Die Abiturientinnen in Bulgarien feiern ihren Schulabschluss traditionell so pompös wie eine Hochzeit. Die Eltern sind bereit, fast jeden Preis zu zahlen, um ihren Töchtern eine unvergessliche Party auszurichten.

HB SOFIA. Die Partygäste warten gespannt auf die 17-jährige Anna. Die junge Dame wird im Kinderzimmer einer Wohnung in Sofia von mehreren Frauen geschminkt und angekleidet. Das üppige Büfett vom Feinkosthändler interessiert die Eingeladenen kaum - sie sind in erster Linie neugierig auf das Kleid und die Frisur des Teenagers. Eine Freundin mit Videokamera und ein bestellter Fotograf haben vor der Zimmertür Stellung bezogen, um den großen Augenblick auch im Bild festzuhalten. Endlich erscheint Anna in einem edlen, rückenfreien Designer-Kleid, mit modischem Make-up und lässigem Haarschnitt.

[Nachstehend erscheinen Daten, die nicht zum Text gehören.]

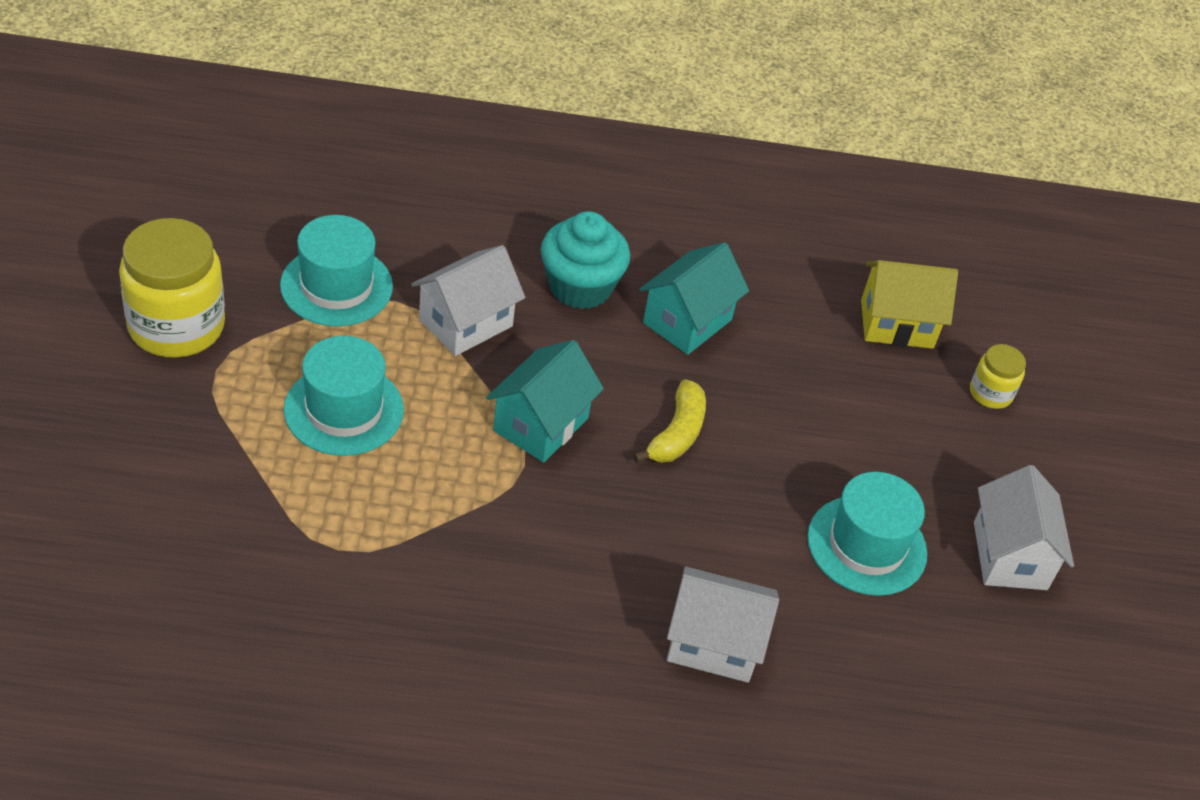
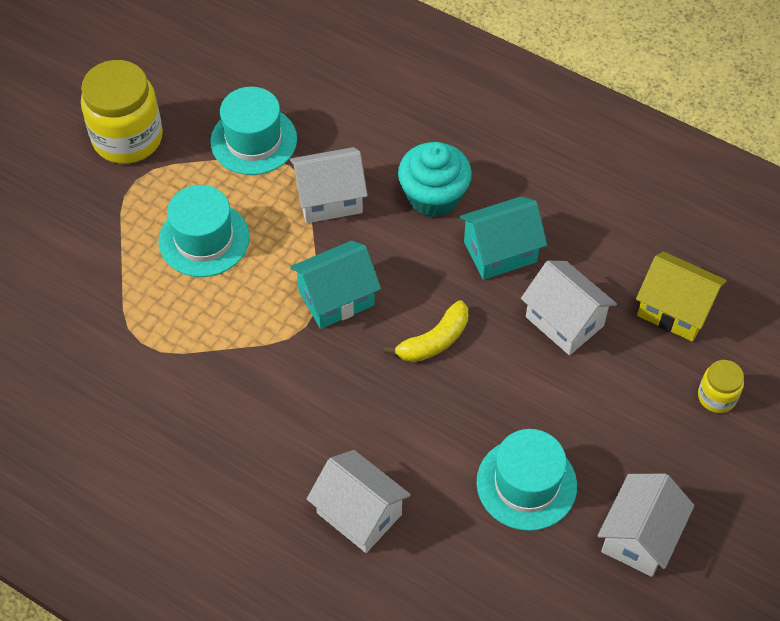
camera: 35 degrees right, 10 degrees up
(797, 369) = (564, 321): none -> white house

Auch wenn es so scheinen mag - Anna ist keine Braut. Sie ist eine von Tausenden Abiturientinnen im recht armen Bulgarien, die ihren Schulabschluss traditionell so pompös wie eine Hochzeit feiern. Diese prunkvollen Feste in den letzten Mai-Tagen sind umso erstaunlicher, wenn man bedenkt, dass der Durchschnittslohn in dem Balkanland unter 400 Lewa (200 Euro) im Monat liegt.

Doch die rund zehn Prozent der Neureichen in dem ehemals kommunistischen Bulgarien zahlen gerne jeden Preis, um ihren Abiturienten eine unvergessliche Party zu ermöglichen. Wer es sich leisten kann, fährt sogar ins Ausland, vornehmlich in die Nachbarstaaten Griechenland und Türkei. Aber auch die Ärmeren wollen feiern wie die Reichen und stürzen sich dafür oft in Schulden. Schließlich soll die Tochter aussehen wie ein Model, und auch der Sohn darf die Familie nicht blamieren.